WHAT YOU SHOULD DO :: Copy out the listing that follows exactly, dropping every picture.

INFORMATION SUPPLIED ::
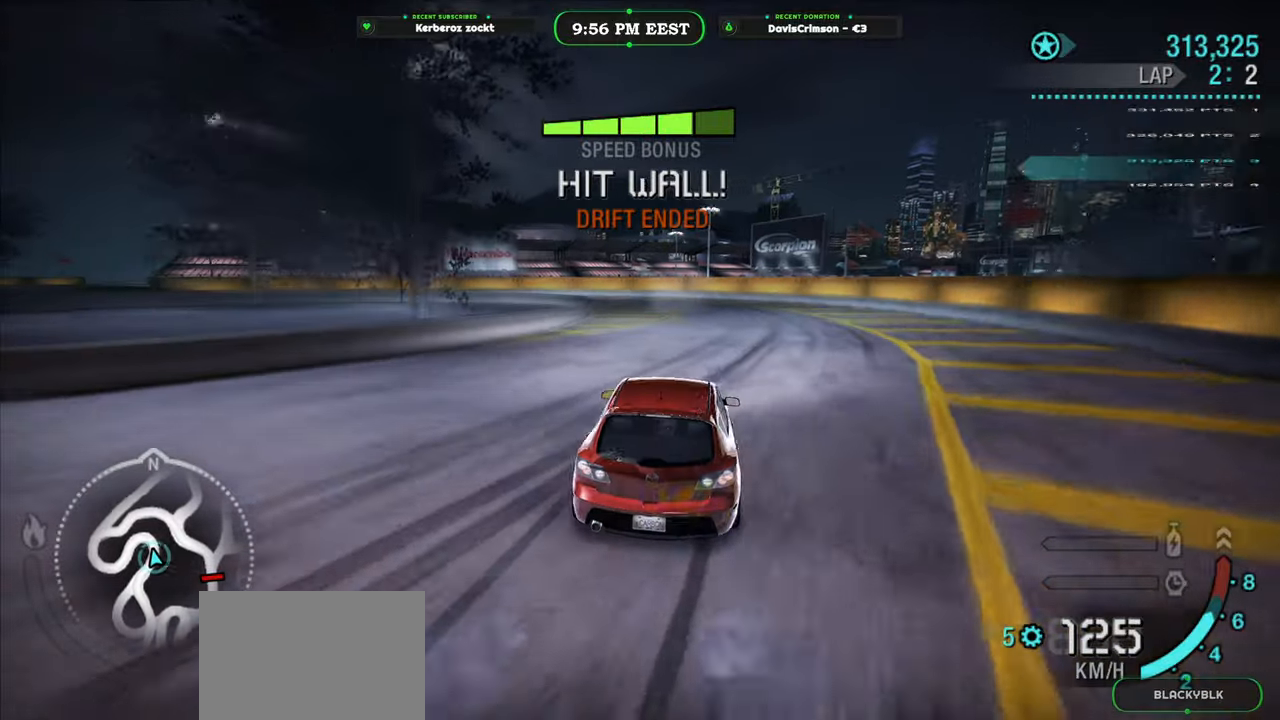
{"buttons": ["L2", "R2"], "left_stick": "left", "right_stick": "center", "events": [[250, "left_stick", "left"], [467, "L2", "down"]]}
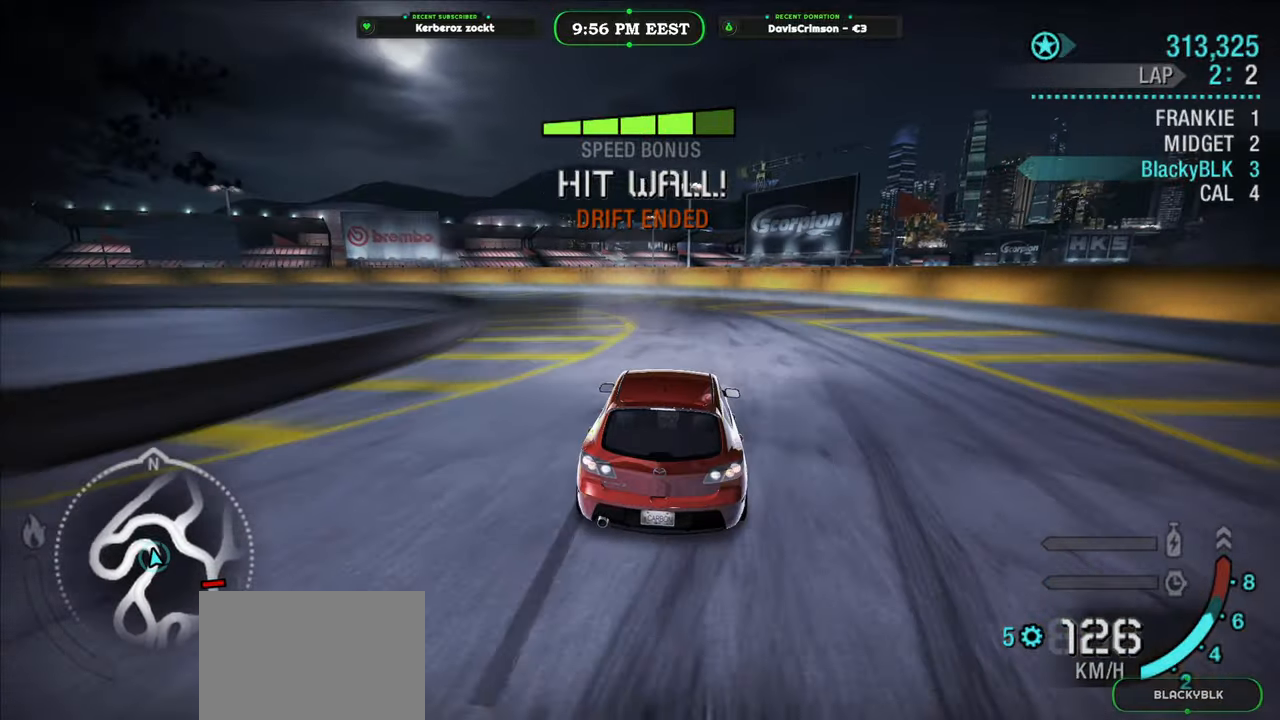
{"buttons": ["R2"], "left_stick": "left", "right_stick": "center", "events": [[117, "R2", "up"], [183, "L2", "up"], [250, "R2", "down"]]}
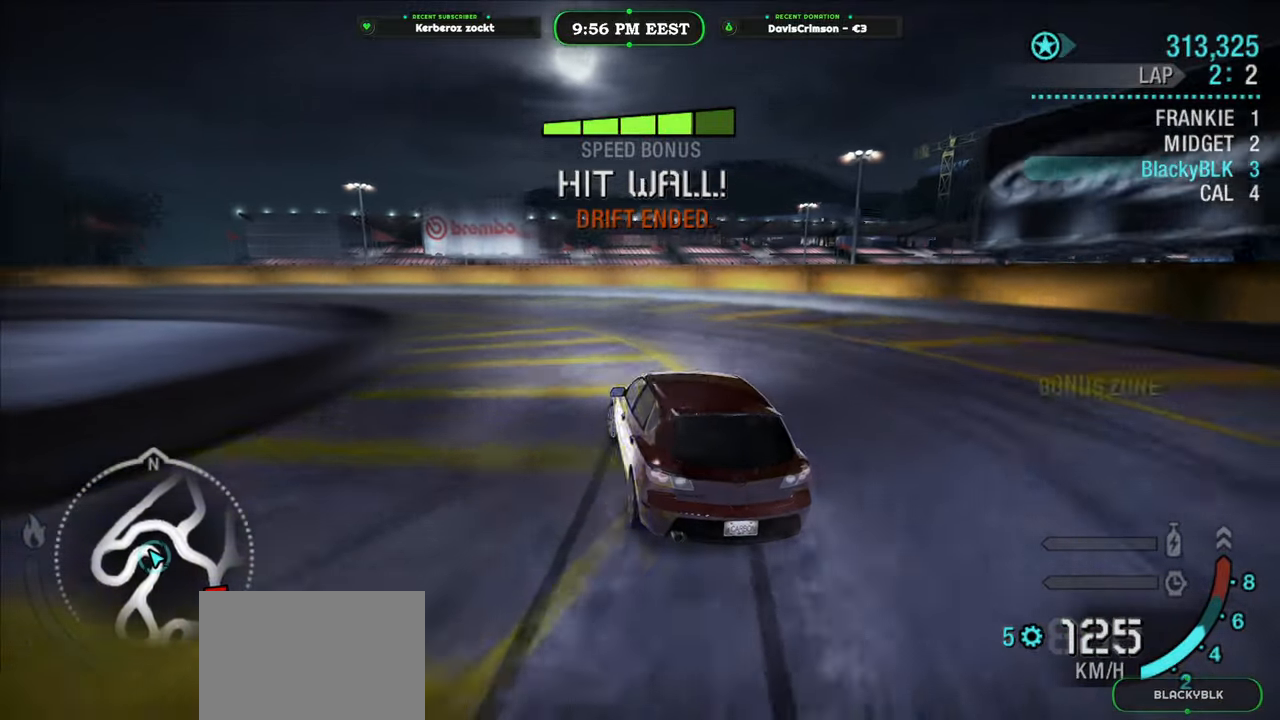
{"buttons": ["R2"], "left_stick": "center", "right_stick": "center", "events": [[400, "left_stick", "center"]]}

YOUR SOLUTION ::
{"buttons": ["L2", "R2"], "left_stick": "left", "right_stick": "center", "events": [[250, "left_stick", "left"], [467, "L2", "down"]]}
{"buttons": ["R2"], "left_stick": "left", "right_stick": "center", "events": [[117, "R2", "up"], [183, "L2", "up"], [250, "R2", "down"]]}
{"buttons": ["R2"], "left_stick": "center", "right_stick": "center", "events": [[400, "left_stick", "center"]]}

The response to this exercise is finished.